Even if the court were to accept the plaintiff's supplemental affidavit and exhibits, the new information he provides does not change the court's conclusion that the plaintiff has failed to demonstrate that he is in imminent danger of serious physical injury. The documents he attached from the prison bolster the court's finding that the plaintiff's allegations about his drinking water allege only a possible, remote risk to his health-not an imminent, proximate and real risk for which judicial intervention is warranted. The water report from Deputy Warden Propson notes that although elevated levels of radium were found in samples taken from Waupun, the risk to the health of those consuming the water (which includes staff and incarcerated persons) is not an immediate risk. It explains that some people who consume water with elevated radium levels for many years may have an increased risk of developing cancer. Dkt. No. 7-1 at 1 (italics added). The memorandum from Cooper says much the same. This new information corroborates the court's conclusion that the risk to the plaintiff from consuming the water is one that may “never come to pass or turn out not to be serious.” Sanders v. Melvin, 873 F.3d 957, 960 (7th Cir. 2017). It is not an imminent risk for which the plaintiff may proceed in forma pauperis despite his many strikes.
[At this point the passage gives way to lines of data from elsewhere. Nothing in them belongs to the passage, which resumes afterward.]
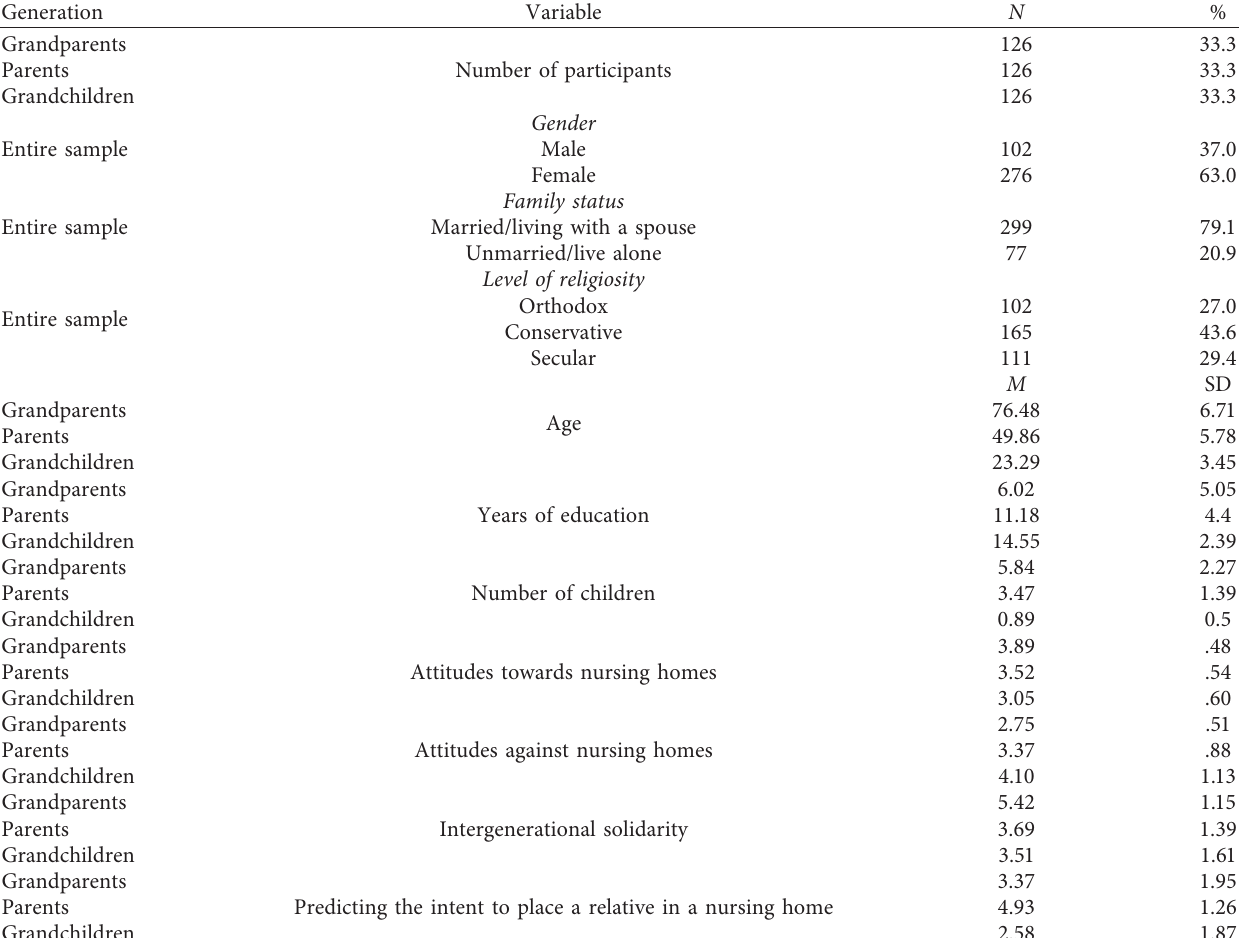
Table 1: Background characteristics ( N �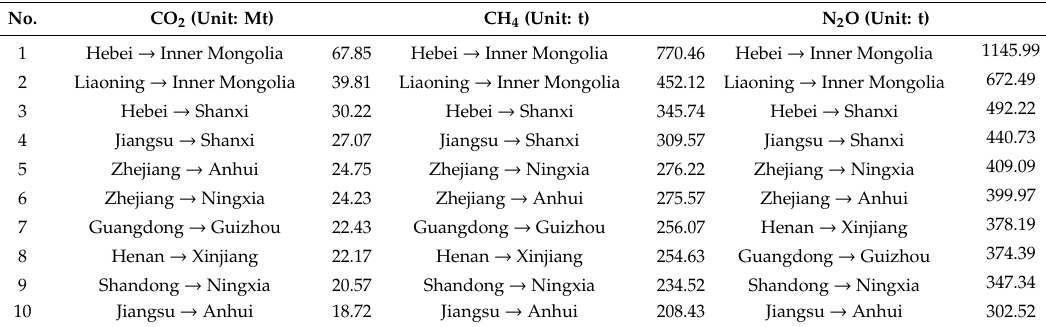
Table 3. Major transfer pathways of CO 2 , CH 4 and N 2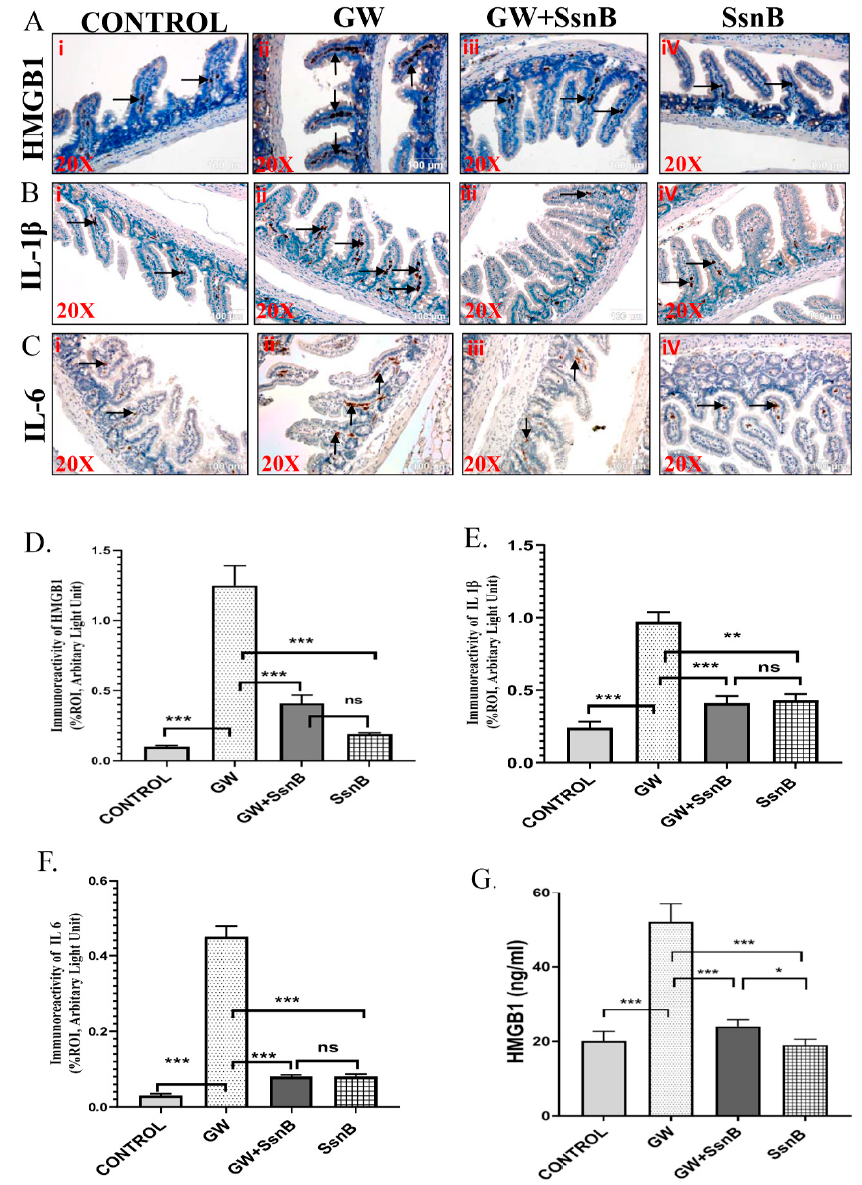
Figure 2. SsnB administration attenuates GW chemical-induced expression of pro-inflammatory cytokines and damage-associated molecular pattern high mobility group box 1 (HMGB1). Representative immunohistochemistry images of small intestine showing immunoreactivity (reactivity was majorly observed in the villi marked with black arrows) for HMGB1 (Figure 2A), IL-1 β (Figure 2B), and IL-6 (Figure 2C) in CONT ( n = 3) (wild-type mice which were treated with vehicle), GW ( n = 3) (GW chemical exposed group), GW + SsnB ( n = 3) (group exposed with GW chemicals and SsnB), and SsnB ( n = 3) (group treated with SsnB only). Images were taken in 20 × magnification. Bar graphs depicting morphometric analysis of HMGB1 (Figure 2D), IL-1 β (Figure 2E), and IL-6 (Figure 2F) immunoreactivity are represented as mean ± SD of the %ROI (mean value calculated from three separate fields of a section of the small intestine). Significance was analyzed by unpaired T-test where * p < 0.05, ** p < 0.01, *** p < 0.001. Bar graph depicting the serum HMGB1 level at ng / mL (Figure 2G). Significance was analyzed by unpaired T-test where * p < 0.05, ** p < 0.01, *** p <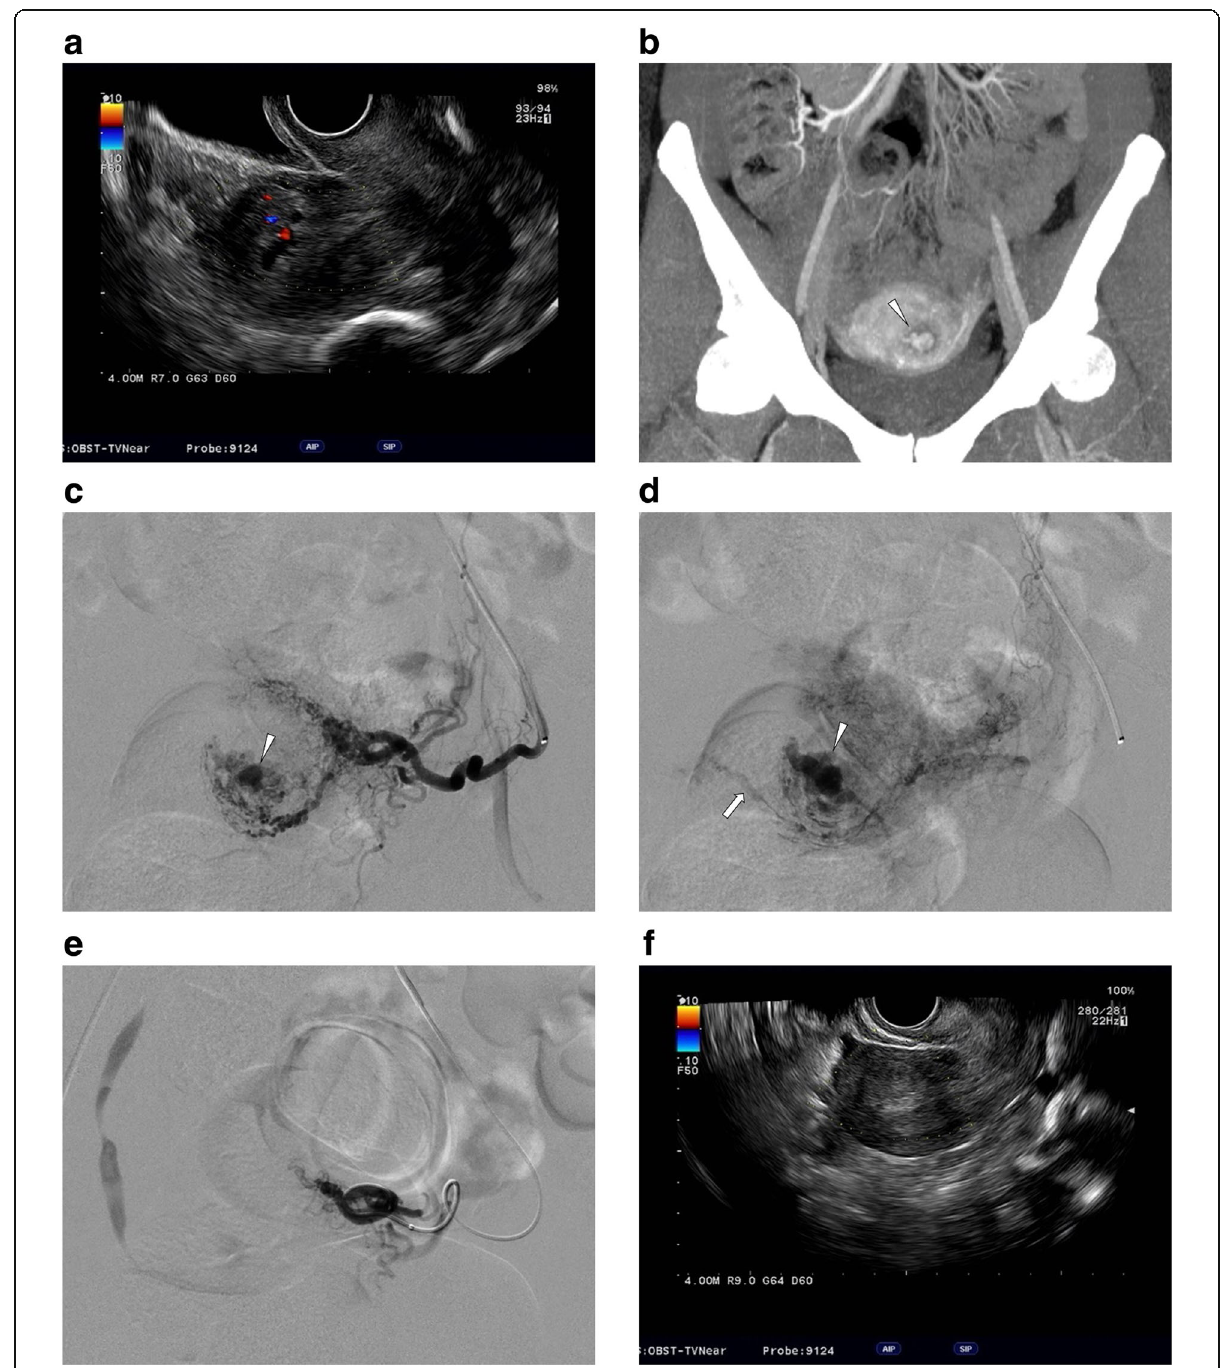
Fig. 1 A 33-year-old woman with vaginal bleeding caused by retained placenta. a. Color doppler TVUS showed vascularity (arrowhead) in the uteroplacental tissue. b. Coronal MIP image of arterial phase CE-CT showed intrauterine vascular mass (arrowhead) fed by left uterine artery. c. Left uterine arteriogram showed dilated vascular channel (arrowhead) in arterial phase uterine arteriography. d. Venous drainage (arrow) from dilated vascular channel (arrowhead) depicted in the capillary phase. Drainage vein connected to right uterine vein in the venous phase. Microcatheter was inserted into the blood sinus feeding artery. Target embolization was performed using GS. e. Post-embolization left uterine arteriography confirmed disappearance of the dilated vascular channel. f. At 2 days after the TAE procedure, the intrauterine hyper vascular lesion disappeared on TVUS. In this case, expectant management after TAE was chosen and no re-bleeding was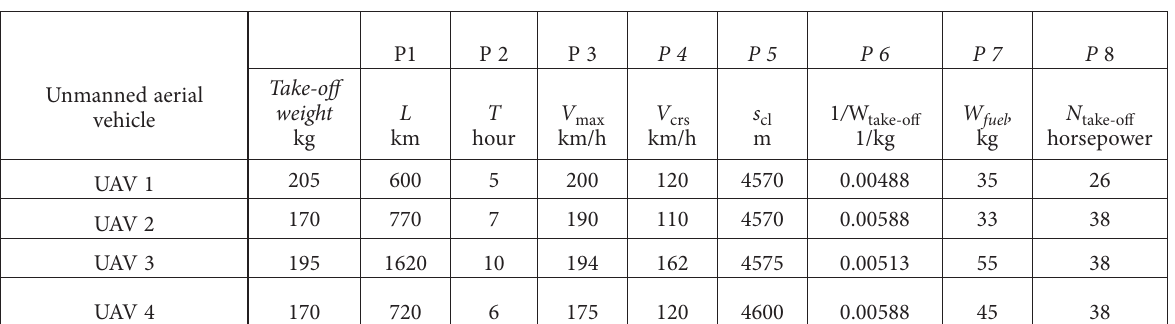
Priority Table 5. Flight characteristics of UAS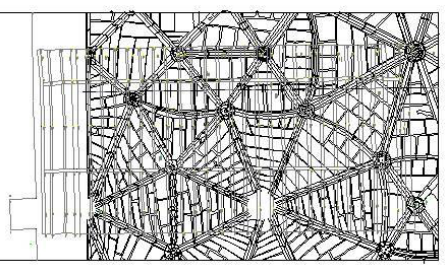
Figure 7. Plan with superposition of the intradors and extradors of the vault of the nave (Genin, 2002a).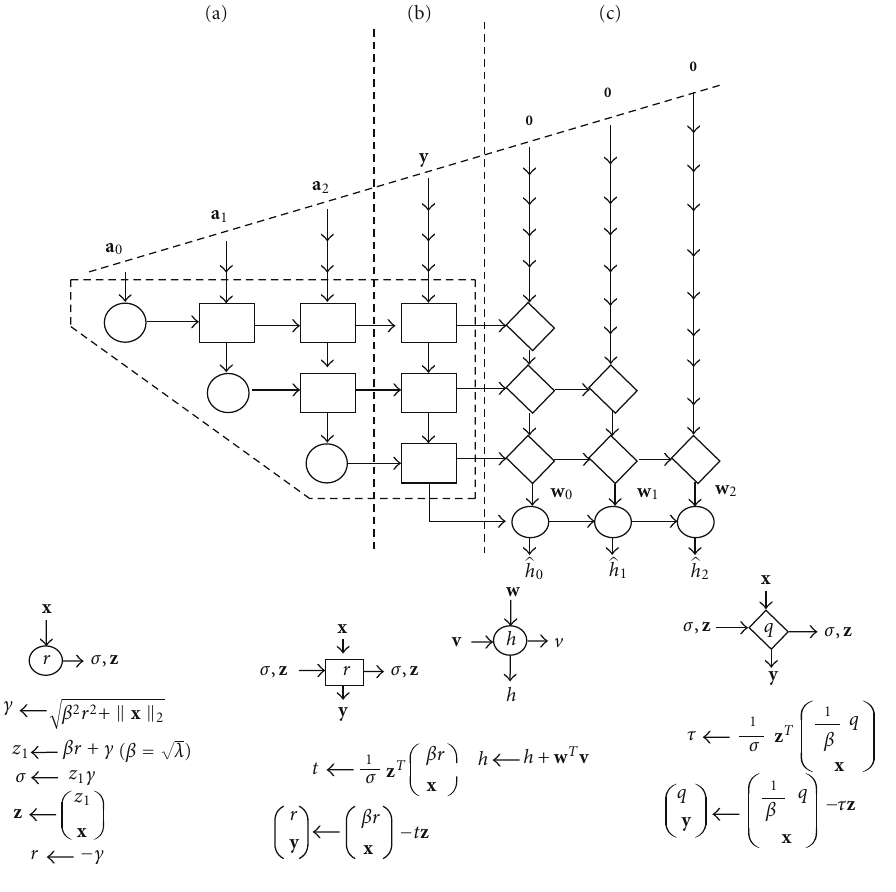
Figure 3: Systolic array implementation of channel estimation section of CPE3 (using Householder transformations) with processing cell descriptions.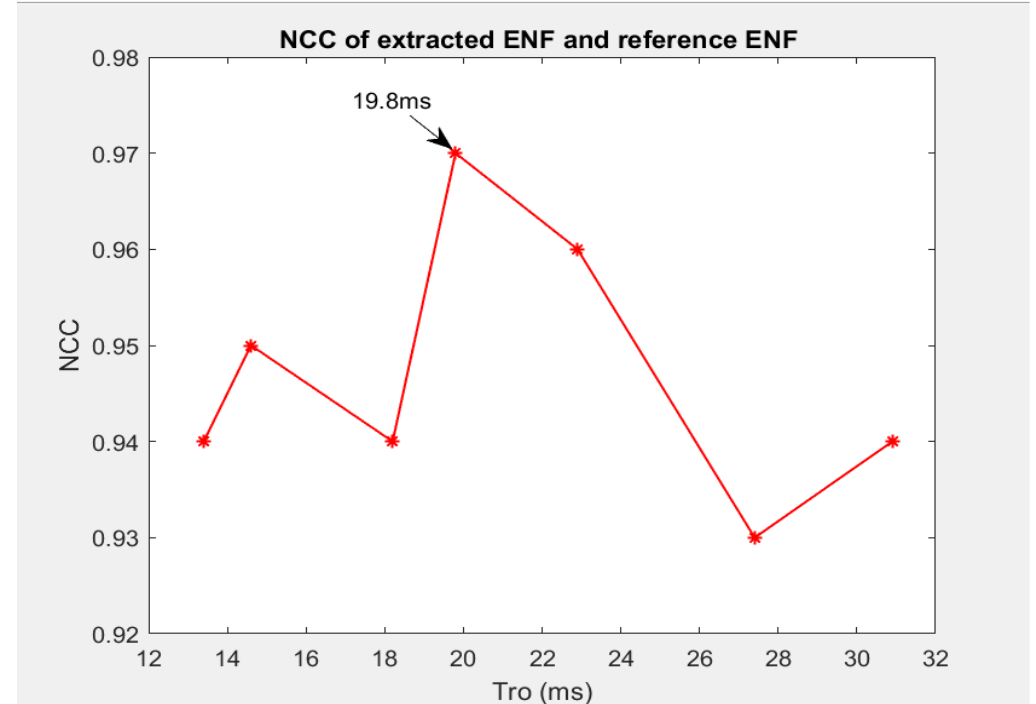
Figure 8. NCC of the extracted ENF and the reference ENF.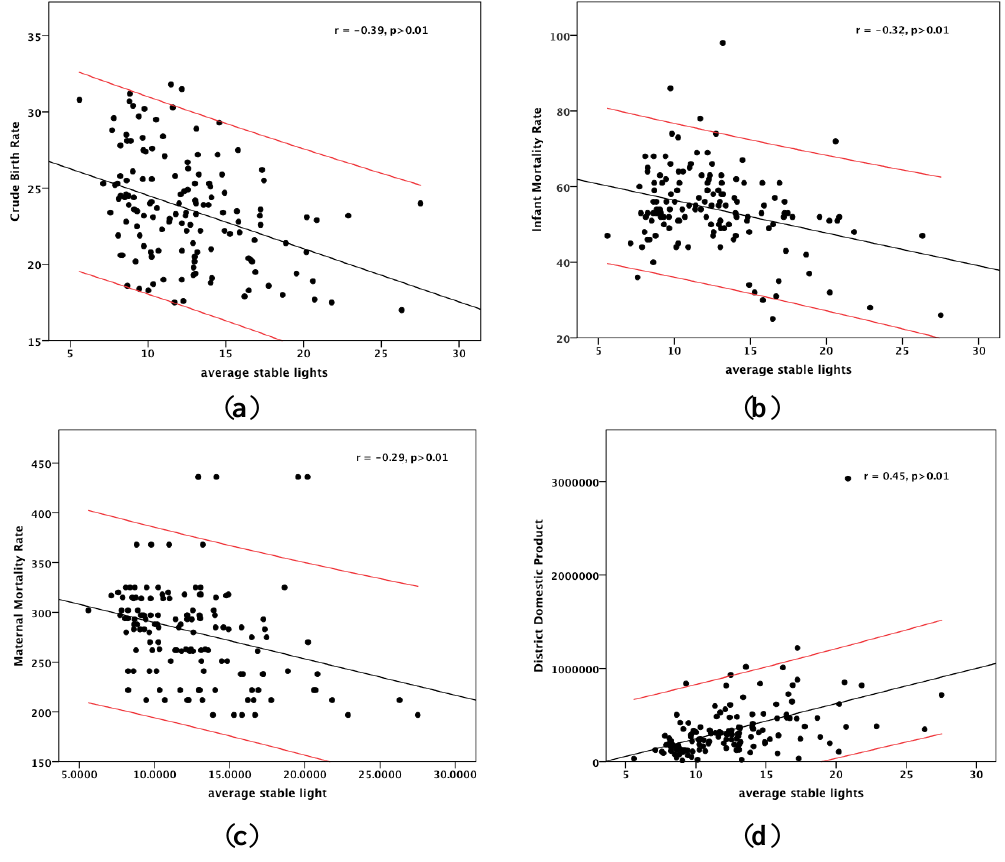
Figure 3. Correlations between health indicators and average stable lights,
The court will deny the plaintiff's motion to reconsider its previous order. Because the plaintiff has not paid the full $402 filing fee, the court will enforce its previous order and dismiss the complaint without prejudice.
The court also notes that on August 28, 2023, the court received a motion “inquiring if this court received [the plaintiff's] supporting documents.” Dkt. No. 8. The clerk's office sent the plaintiff a copy of the electronic docket showing that the court did receive the plaintiff's motion and supporting documents. Because this filing is not a motion but is instead a request for information that the court has since provide to the plaintiff, the court will not take any further action on this filing.
III. Conclusion
The court DENIES the plaintiff's motion for reconsideration. Dkt. No. 6.
The court ORDERS that this case is DISMISSED WITHOUT PREJUDICE for failure to pay the $402 filing fee. Dkt. No. 1. The clerk will enter judgment accordingly.
The court ORDERS that, in accordance with 28 U.S.C. §1915(b)(1), the plaintiff must pay the mandatory $350 statutory filing fee. The agency that has custody of the plaintiff must collect from his institution trust account the $350 filing fee by collecting monthly payments from the plaintiff's prison trust account in an amount equal to 20% of the preceding month's income credited to the plaintiff's trust account and forwarding payments to the clerk of court each time the amount in the account exceeds $10 in accordance with 28 U.S.C. §1915(b)(2). The agency must clearly identify the payments by the case name and number. If the plaintiff transfers to another county, state or federal institution, the transferring institution must forward a copy of this order, along with the plaintiff's remaining balance, to the receiving institution.
The court will send a copy of this order to the Warden at Waupun Correctional Institution.